AI / ML
ML Basics
Supervised, unsupervised, neural networks, and evaluation metrics — your machine learning starter reference.
📖 5 sections
⏰ 15 min read
✅ Quizzes included
01ML Fundamentals
Supervised
Labeled data. Input+output pairs. Learns to predict.
Unsupervised
No labels. Finds patterns/clusters.
Reinforcement
Agent learns from rewards/penalties.
Overfitting
Model memorizes training data, fails on new data. Fix: more data, regularization, dropout.
Underfitting
Model too simple, misses patterns. Fix: more features, complex model.
Bias-Variance
Bias=underfitting. Variance=overfitting. Goal: balance both.
💡
Bias-Variance Tradeoff: simple models have high bias, complex models have high variance. Cross-validation helps find the sweet spot.
02Supervised Algorithms
AlgorithmTypeBest for
Linear RegressionRegressionPredicting continuous values
Logistic RegressionClassificationBinary classification
Decision TreeBothInterpretable models
Random ForestBothHigh accuracy, less overfitting
SVMClassificationHigh-dimensional data
KNNBothSmall datasets, simple
Neural NetworkBothComplex patterns, large data
Gradient BoostingBothCompetitions, tabular data
MLModel evaluation
# Regression metrics
MAE = mean(|actual-predicted|)
MSE = mean((actual-predicted)^2)
RMSE = sqrt(MSE)
R^2 = 1 - SS_res/SS_tot

# Classification metrics
Accuracy = correct/total
Precision = TP/(TP+FP)
Recall = TP/(TP+FN)
F1 = 2*(Precision*Recall)/(Precision+Recall)
03Neural Networks
Perceptron
Single neuron.

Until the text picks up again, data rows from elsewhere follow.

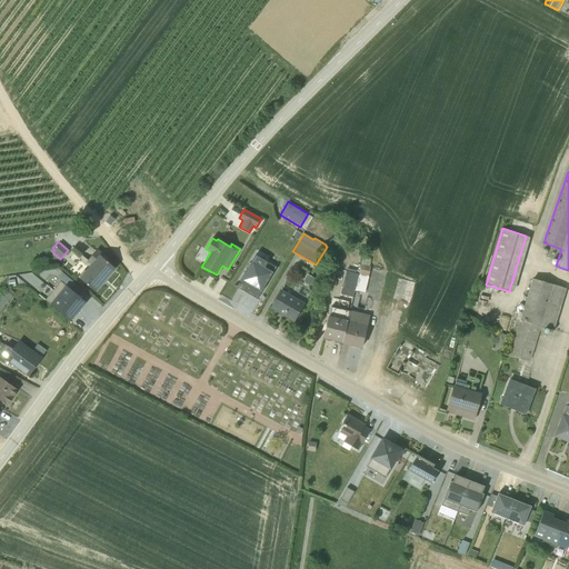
[(108,259),(97,249),(86,261),(89,265),(80,275),(80,276),(79,278),(95,291),(115,268),(107,261),(108,259)]
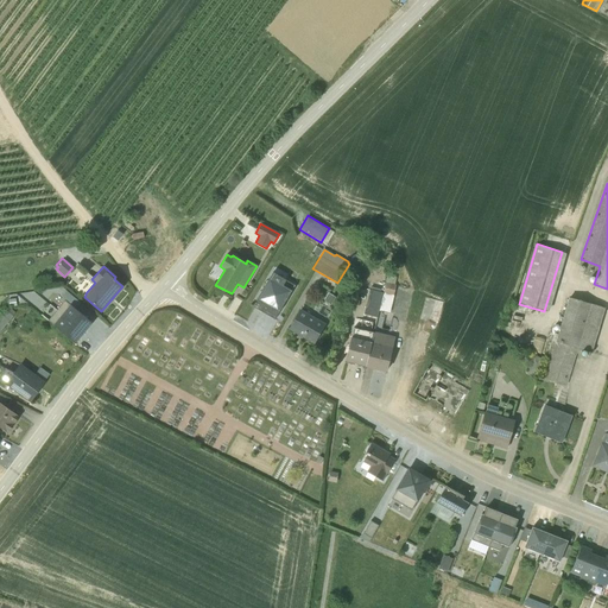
[(261,311),(274,320),(293,285),(271,272),(255,301),(260,303),(258,308),(263,310),(261,311)]
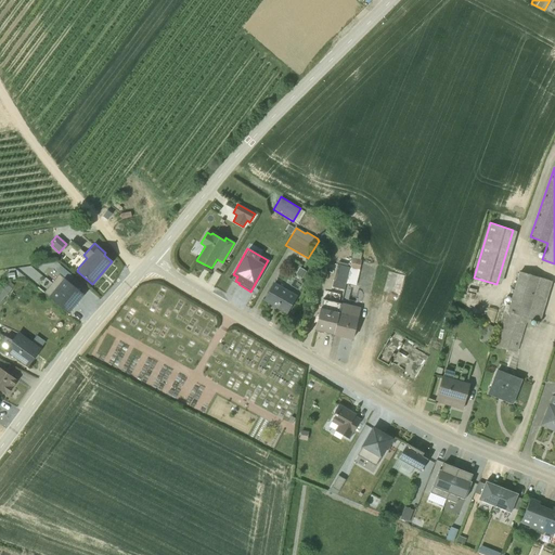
[(356,285),(361,260),(351,258),(346,283),(356,285)]
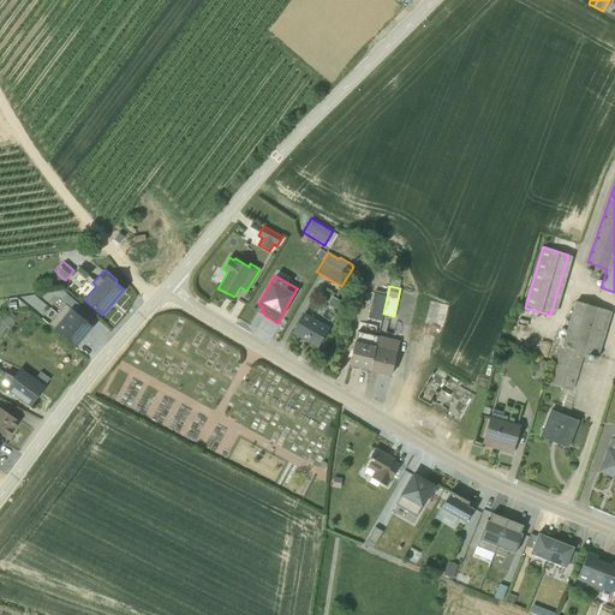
[(368,318),(381,321),(386,296),(374,292),(366,317),(368,318)]
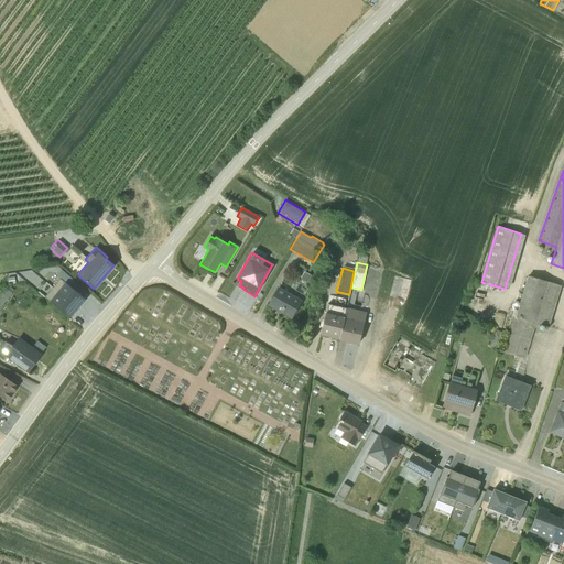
[(311,275),(304,271),(300,279),(306,283),(311,275)]
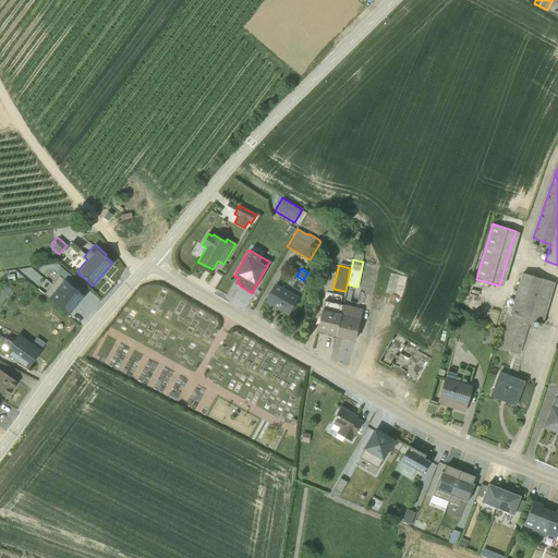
[(520,274),(498,346),(520,352),(531,317),(541,319),(552,283),(520,274)]
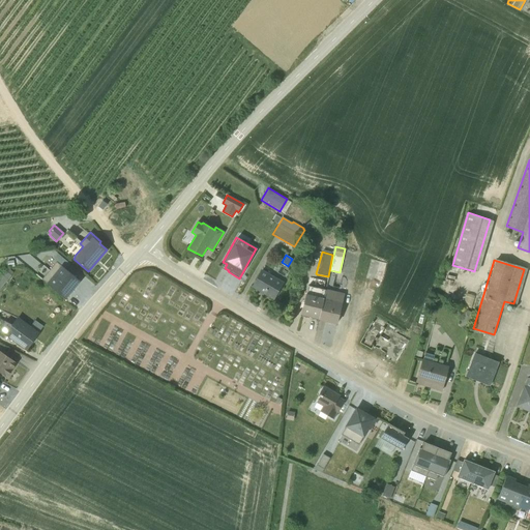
[(81,282),(57,262),(42,281),(66,299),(81,282)]
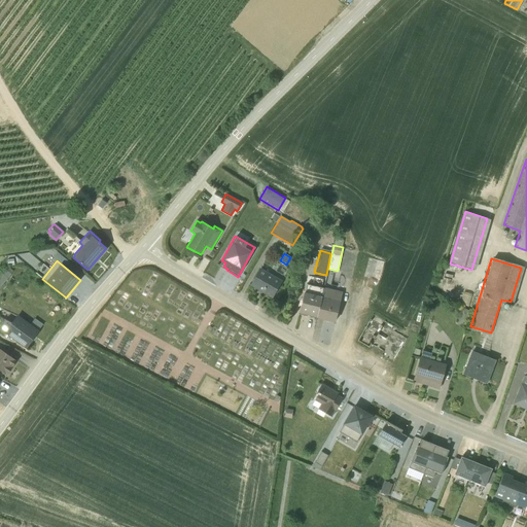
[(250,285),(272,297),(282,281),(259,268),(250,285)]
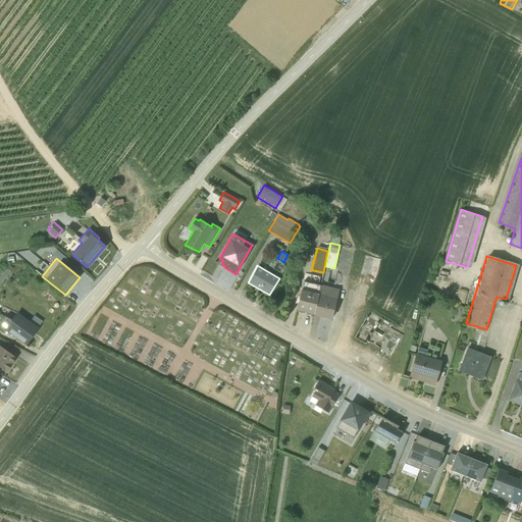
[(0,284),(10,271),(5,267),(0,273),(0,284)]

Input*weights+bias -> activation function.
Activation functions
ReLU: max(0,x). Sigmoid: 1/(1+e^-x). Tanh: (e^x-e^-x)/(e^x+e^-x).
Forward pass
Data flows input->hidden->output.
Backpropagation
Error flows backward. Gradients calculated via chain rule.
Gradient descent
Weights updated: w = w - learning_rate * gradient.
Epochs
One full pass through training data.
MLSimple neural net concept
Input layer -> Hidden layers -> Output layer

Each neuron: z = w1*x1 + w2*x2 + b
Activation: a = ReLU(z) = max(0, z)

Loss function: measures prediction error
Optimizer: Adam, SGD adjust weights to minimize loss
04Model Evaluation
MLTrain/Test split
# Split data
from sklearn.model_selection import train_test_split
X_train,X_test,y_train,y_test = train_test_split(X,y,test_size=0.2)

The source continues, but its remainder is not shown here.